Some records

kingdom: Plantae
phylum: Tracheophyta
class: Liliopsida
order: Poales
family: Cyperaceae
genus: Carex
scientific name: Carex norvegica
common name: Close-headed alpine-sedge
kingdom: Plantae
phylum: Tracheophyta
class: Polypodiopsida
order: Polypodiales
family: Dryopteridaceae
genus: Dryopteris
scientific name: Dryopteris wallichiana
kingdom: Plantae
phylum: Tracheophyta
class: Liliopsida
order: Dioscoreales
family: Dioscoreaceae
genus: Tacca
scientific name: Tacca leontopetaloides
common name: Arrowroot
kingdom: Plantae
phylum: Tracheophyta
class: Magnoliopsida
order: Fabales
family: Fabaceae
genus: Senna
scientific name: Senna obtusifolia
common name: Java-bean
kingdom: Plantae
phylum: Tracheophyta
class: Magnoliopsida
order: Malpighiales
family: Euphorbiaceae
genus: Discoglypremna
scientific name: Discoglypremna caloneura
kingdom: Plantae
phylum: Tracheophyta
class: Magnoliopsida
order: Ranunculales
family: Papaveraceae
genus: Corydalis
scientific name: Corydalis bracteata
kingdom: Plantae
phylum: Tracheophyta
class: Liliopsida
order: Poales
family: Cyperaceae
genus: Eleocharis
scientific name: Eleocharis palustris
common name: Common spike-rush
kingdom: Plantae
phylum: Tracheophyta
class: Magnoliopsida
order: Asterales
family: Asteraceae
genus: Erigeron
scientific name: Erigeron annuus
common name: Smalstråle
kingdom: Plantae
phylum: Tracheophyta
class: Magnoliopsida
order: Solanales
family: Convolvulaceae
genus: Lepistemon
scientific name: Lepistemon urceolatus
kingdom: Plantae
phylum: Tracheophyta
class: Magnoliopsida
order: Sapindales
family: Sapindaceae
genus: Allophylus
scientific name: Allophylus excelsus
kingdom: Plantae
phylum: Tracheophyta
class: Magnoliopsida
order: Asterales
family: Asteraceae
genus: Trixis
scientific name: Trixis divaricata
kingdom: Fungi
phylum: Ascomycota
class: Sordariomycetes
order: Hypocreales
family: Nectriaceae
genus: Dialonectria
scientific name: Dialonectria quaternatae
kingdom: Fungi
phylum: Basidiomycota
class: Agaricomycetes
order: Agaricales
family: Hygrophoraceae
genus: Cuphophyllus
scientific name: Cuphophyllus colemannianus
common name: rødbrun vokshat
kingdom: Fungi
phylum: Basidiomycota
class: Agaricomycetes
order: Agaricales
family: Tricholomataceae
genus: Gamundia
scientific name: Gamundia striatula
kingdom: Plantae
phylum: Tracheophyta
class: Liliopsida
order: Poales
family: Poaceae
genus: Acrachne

**Description of the task**:
Print out every line of the listing above, word for word, keeping each line unchanged.

**Worked solution**:
kingdom: Plantae
phylum: Tracheophyta
class: Liliopsida
order: Poales
family: Cyperaceae
genus: Carex
scientific name: Carex norvegica
common name: Close-headed alpine-sedge
kingdom: Plantae
phylum: Tracheophyta
class: Polypodiopsida
order: Polypodiales
family: Dryopteridaceae
genus: Dryopteris
scientific name: Dryopteris wallichiana
kingdom: Plantae
phylum: Tracheophyta
class: Liliopsida
order: Dioscoreales
family: Dioscoreaceae
genus: Tacca
scientific name: Tacca leontopetaloides
common name: Arrowroot
kingdom: Plantae
phylum: Tracheophyta
class: Magnoliopsida
order: Fabales
family: Fabaceae
genus: Senna
scientific name: Senna obtusifolia
common name: Java-bean
kingdom: Plantae
phylum: Tracheophyta
class: Magnoliopsida
order: Malpighiales
family: Euphorbiaceae
genus: Discoglypremna
scientific name: Discoglypremna caloneura
kingdom: Plantae
phylum: Tracheophyta
class: Magnoliopsida
order: Ranunculales
family: Papaveraceae
genus: Corydalis
scientific name: Corydalis bracteata
kingdom: Plantae
phylum: Tracheophyta
class: Liliopsida
order: Poales
family: Cyperaceae
genus: Eleocharis
scientific name: Eleocharis palustris
common name: Common spike-rush
kingdom: Plantae
phylum: Tracheophyta
class: Magnoliopsida
order: Asterales
family: Asteraceae
genus: Erigeron
scientific name: Erigeron annuus
common name: Smalstråle
kingdom: Plantae
phylum: Tracheophyta
class: Magnoliopsida
order: Solanales
family: Convolvulaceae
genus: Lepistemon
scientific name: Lepistemon urceolatus
kingdom: Plantae
phylum: Tracheophyta
class: Magnoliopsida
order: Sapindales
family: Sapindaceae
genus: Allophylus
scientific name: Allophylus excelsus
kingdom: Plantae
phylum: Tracheophyta
class: Magnoliopsida
order: Asterales
family: Asteraceae
genus: Trixis
scientific name: Trixis divaricata
kingdom: Fungi
phylum: Ascomycota
class: Sordariomycetes
order: Hypocreales
family: Nectriaceae
genus: Dialonectria
scientific name: Dialonectria quaternatae
kingdom: Fungi
phylum: Basidiomycota
class: Agaricomycetes
order: Agaricales
family: Hygrophoraceae
genus: Cuphophyllus
scientific name: Cuphophyllus colemannianus
common name: rødbrun vokshat
kingdom: Fungi
phylum: Basidiomycota
class: Agaricomycetes
order: Agaricales
family: Tricholomataceae
genus: Gamundia
scientific name: Gamundia striatula
kingdom: Plantae
phylum: Tracheophyta
class: Liliopsida
order: Poales
family: Poaceae
genus: Acrachne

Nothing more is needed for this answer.